▸ Requirement A:
Retype the passage of the text on Saint Jerome from "30 September is" to "and Jerome’s birthplace." word for word.
▸ Requirement B:
Write what comes next in the account of Saint Jerome, picking up after its final sentence.

▸ Source text:
-=-=-
30 September is St Jerome’s Day and is also the United Nations International Translators’ Day. This is his story.
Jerome
Jerome was born as Eusebius Hieronymus Sophronius in the AD 340s in Stridon, Dalmatia, near the Adriatic Coast. The town was later destroyed by the Goths, and several places along the Adriatic coast now claim to be Stridon and Jerome’s birthplace.
He was of Illyrian ancestry, and his native tongue was an Illyrian dialect, which some scholars believe to be an early form of Albanian. Jerome was first educated by his father, who later sent him to Rome, where he studied Latin and Greek and excelled in classical literature and languages.
Conversion
While in Rome, Jerome became a Christian and was baptised by Pope Liberius sometime in the 360s. After his baptism, he pursued a life of asceticism, travelling throughout the eastern Roman Empire. Drawn to a more devout lifestyle, he spent time living as a hermit in Syria, where he devoted himself to spiritual discipline and scriptural study.
Biblical Scholarship
From AD 382, Jerome served as secretary to Pope Damasus I in Rome, during which he translated many important works. Recognising his skills, the Pope commissioned him to produce a reliable Latin Bible. Parts of the Bible already existed in Latin, but the Church wanted an authoritative version.
Jerome began by revising the Old Latin Gospels and translating from the Septuagint (the Greek translation of the Hebrew Scriptures). In AD 384, after Pope Damasus died, Jerome travelled to the Holy Land with Paula, where he continued his work, translating the Old Testament from Hebrew.
-=-=-
▸ Source information:
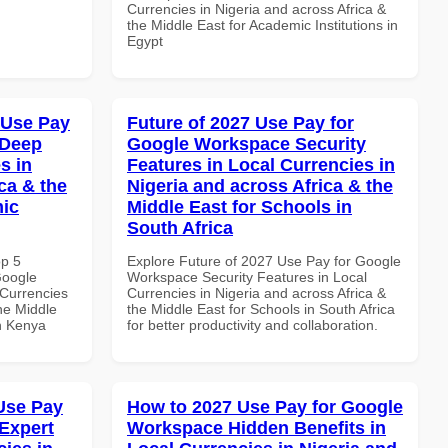
Currencies in Nigeria and across Africa &
the Middle East for Academic Institutions in
Egypt
 Use Pay
Future of 2027 Use Pay for
 Deep
Google Workspace Security
s in
Features in Local Currencies in
ca & the
Nigeria and across Africa & the
mic
Middle East for Schools in
South Africa
op 5
Explore Future of 2027 Use Pay for Google
Google
Workspace Security Features in Local
Currencies
Currencies in Nigeria and across Africa &
the Middle
the Middle East for Schools in South Africa
in Kenya
for better productivity and collaboration.
Use Pay
How to 2027 Use Pay for Google
Expert
Workspace Hidden Benefits in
-=-=-
▸ Answer A:
30 September is St Jerome’s Day and is also the United Nations International Translators’ Day. This is his story.
Jerome
Jerome was born as Eusebius Hieronymus Sophronius in the AD 340s in Stridon, Dalmatia, near the Adriatic Coast. The town was later destroyed by the Goths, and several places along the Adriatic coast now claim to be Stridon and Jerome’s birthplace.

▸ Answer B:
Paula
Although Jerome is often depicted as working alone, much of his translation work was done with the assistance of a Roman noblewoman named Paula.
Paula, a wealthy Roman citizen, was married to Senator Toxotius and had four children. After her husband’s death, she dedicated herself to prayer and established a religious community on the Aventine Hill in Rome. In AD 382, she met Jerome and became a strong supporter of his work.
Following the deaths of Pope Damasus and her daughter Blesilla, Paula travelled to the Holy Land with her surviving daughter, Eustochium. There, Jerome founded a monastery for monks, while Paula established a convent for nuns.
Paula learned Hebrew and collaborated with Jerome as his patron, editor, and critic. She financed the acquisition of biblical manuscripts and, along with Eustochium, reviewed Jerome’s translations. Both women were proficient in Hebrew, Greek, and Latin, and their input improved the final work.
The Latin Vulgate Bible, completed in AD 405, stands as one of history’s great biblical translations. It was very much the product of collaboration between Jerome, Paula, and Eustochium, though history has often overlooked the contributions of the women. Artistic depictions usually present Jerome as the solitary translator.
Death and Burial
St Jerome died in Bethlehem on 30 September, around AD 420. He was buried beneath the Church of the Nativity, in what is now known as St Jerome’s Cave, a site still visited by pilgrims today.
In the 12th century, Jerome’s remains were moved to Rome, and his bones are now believed to rest in the Basilica of Santa Maria Maggiore.
Jerome and the Apocrypha
Jerome left an unexpected legacy in the formation of the Apocrypha. While translating the Old Testament, he first worked from the Septuagint but later consulted Hebrew texts.
Living in Bethlehem before the Islamic conquest, Jerome was able to study with Jewish scholars fluent in Hebrew. He discovered that certain books in the Septuagint were unknown to the Jews of the Holy Land, who used only Hebrew scrolls. In his prologues, Jerome noted which texts he had translated from Greek rather than Hebrew, calling them apocryphus (from the Greek ἀπόκρυφος, meaning “hidden” or “secret”).
Centuries later, Martin Luther, when translating the Old Testament into German, adopted Jerome’s classification and placed these texts in a separate section, “die Apokryphen.” The Geneva Bible followed this example, creating the English category “Apocrypha,” later used by the King James Version (KJV) and some modern editions such as the NRSV.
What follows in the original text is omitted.